Let’s take Being Elmo first. Elmo is after my time. I always found him annoying and kick-in-the-faceable. But the little dude works. Kids love him and, with time, I’ve come to appreciate the character as well. Being Elmo is the story of Elmo’s puppeteer, Kevin Clash–a 53-year old black man who grew up in Baltimore. Yeah, I was surprised too.

Kevin inspires me. From an early age he knew what he wanted to do with his life and he’s done it. That’s amazing. How many get to say that? With Elmo, he’s found the purest expression of his art, and through that art he has found the purest expression of the purest, finest emotion: love. Elmo is love. That’s Kevin’s guiding principle: Elmo is love.
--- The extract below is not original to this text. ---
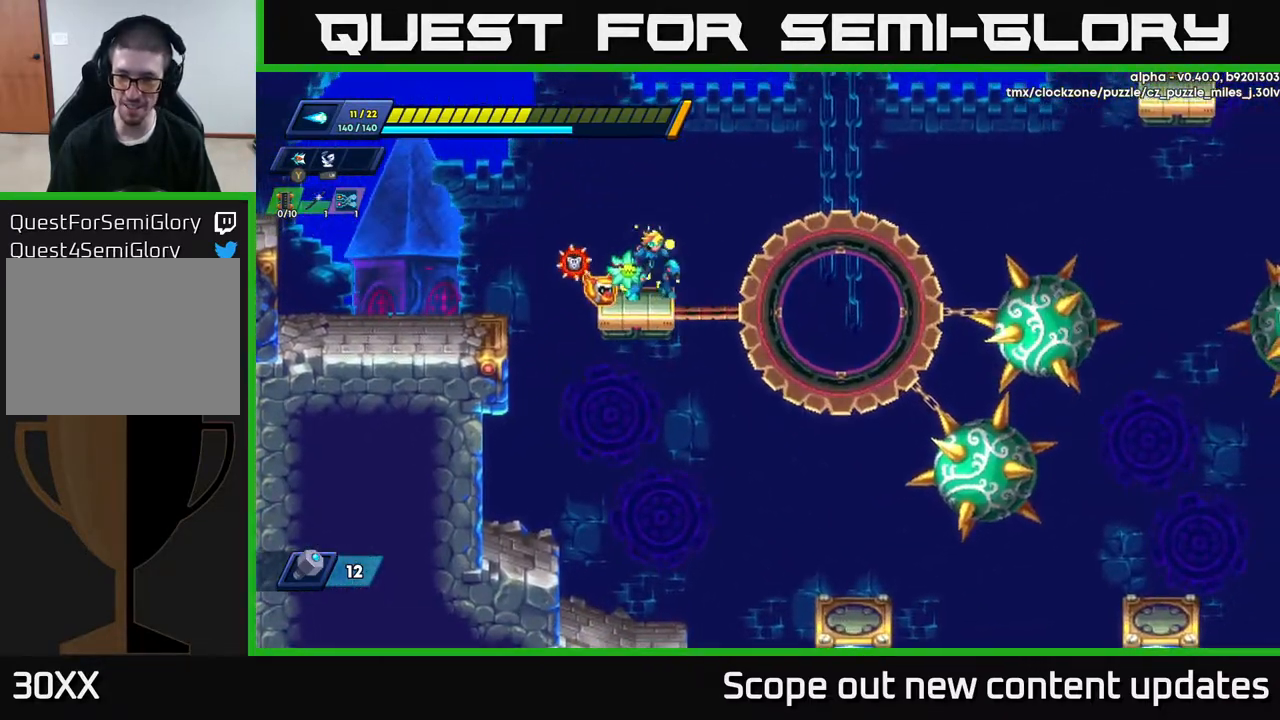
{"buttons": [], "left_stick": "center", "right_stick": "center", "events": []}
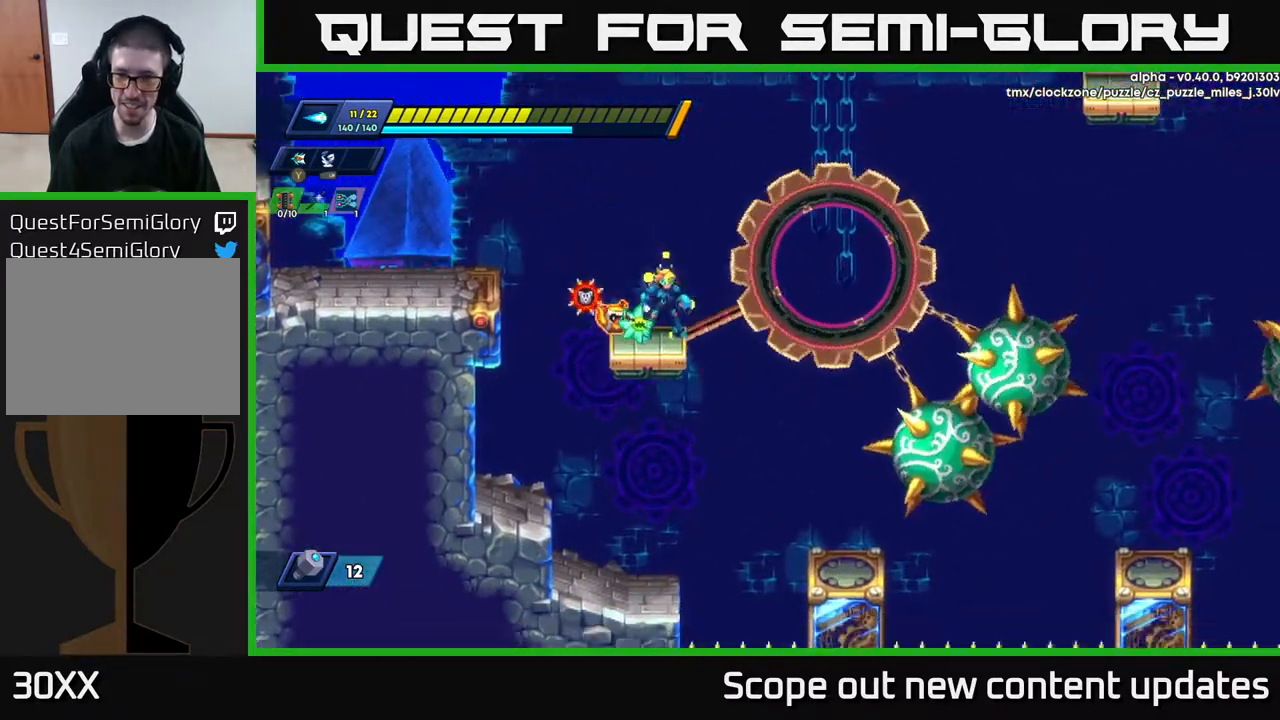
{"buttons": ["A", "R2", "DPAD_RIGHT"], "left_stick": "center", "right_stick": "center", "events": [[150, "DPAD_RIGHT", "down"], [200, "A", "down"], [200, "R2", "down"]]}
And Kevin is brilliant. It’s a magic trick, what he does. Even when Elmo is hugging sick children who want to meet Elmo as a last wish, there’s Kevin. The kids can see him, but their attention is on Elmo. They don’t care about Kevin. That’s magic. So his art is the whole package: it is very good and it is very valuable.

Gambit is an underseen gem of a film with enough twists and turns to rank it among the very best of heist films, but its biggest surprise is that its biggest twist occurs in the first half hour. And it’s genius. Flat out. It’s genius.

The original poster for the film even featured the tagline, “Go ahead and tell the end, but please don’t tell the beginning!” And they meant that. The beginning blew me away. Jaw dropping moment that I won’t ruin here but whose implications reverberate all the way through to the end of the movie when the sweet message at the core of the film becomes obvious.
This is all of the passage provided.